As has been seen with other banks, such as J.P. Morgan, a more sanguine economic environment and view of the consumer led to a reversal of loan loss reserves, which helped boost net income. Wells Fargo reported a pre-tax reduction in the allowance for credit losses of $1.6 billion as part of its first quarter 2021 financial results.
“Our results for the quarter … reflected an improving U.S. economy, continued focus on our strategic priorities, and ongoing support for our customers and our communities,” CEO Charles Scharf said in an earnings press release. “Charge-offs are at historic lows, and we are making changes to improve our operations and efficiency, but low interest rates and tepid loan demand continued to be a headwind for us in the quarter.”
Wells Fargo saw credit card point-of-sale (POS) volume of $21.1 billion in Q1, which was up by approximately 6 percent from $19.9 billion from a year ago. The bank saw heightened debit card usage during Q1. Debit card POS purchase volume hit $108.5 billion during the period, which was up by approximately 20 percent from $90.6 billion a year ago.
Wells Fargo reported 32.9 million active digital customers (online and mobile) in Q1, with the inclusion of 26.7 million mobile active customers. Those figures were essentially flat from Q4.
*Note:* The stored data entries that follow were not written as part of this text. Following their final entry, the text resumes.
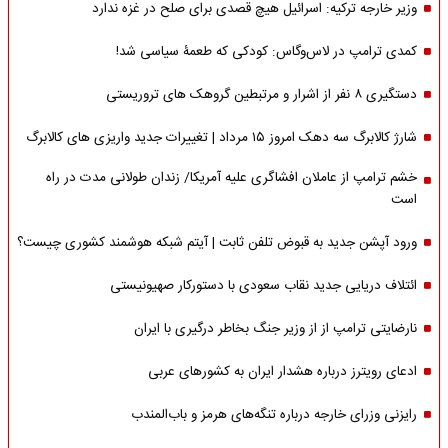
وزیر خارجه ترکیه: اسرائیل هیچ قصدی برای صلح در غزه ندارد
کمدی ترامپ در لاس‌وگاس: کودکی که طعمۀ سیاسی شد!
دستگیری ۸ نفر از اشرار و مرتبطین گروهک های تروریستی
شارژ کالابرگ سه دهک امروز ۱۵ مرداد | تغییرات جدید واریزی های کالابرگ
خشم ترامپ از عاملان افشاگری‌ علیه آمریکا/ زندان طولانی مدت در راه
است
ورود آپشن جدید به قبوض تلفن ثابت | آیتم شبکه هوشمند کشوری چیست؟
ائتلاف دریایی جدید نقاب سعودی با دستورکار صهیونیستی
نارضایتی ترامپ از از وزیر جنگ بخاطر درگیری با ایران
ادعای رویترز درباره هشدار ایران به کشورهای عربی
رایزنی وزرای خارجه درباره تنگه‌های هرمز و باب‌المندب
Wells Fargo reported average loans of $353.1 billion for consumer banking and lending Q1 2021, which were down 8 percent from Q1 2020. The bank also reported $789.4 billion in average deposits in Q1 2021, which were up 21 percent from Q1 2020.
All in, Wells Fargo reported $4.7 billion in net income ($1.05 per diluted share) for the period on $18.06 billion in revenue. Its bottom-line earnings results exceeded estimates of 70 cents per share, and its top-line results exceeded analyst expectations for $17.5 billion in revenue.
Scharf said in the release that the company is “moving forward with our commitment to simplify the company and focus our resources on our core customers. We announced sales of our Asset Management and Corporate Trust businesses in the quarter, and we are increasing resources dedicated to initiatives to help drive growth in our core franchises.”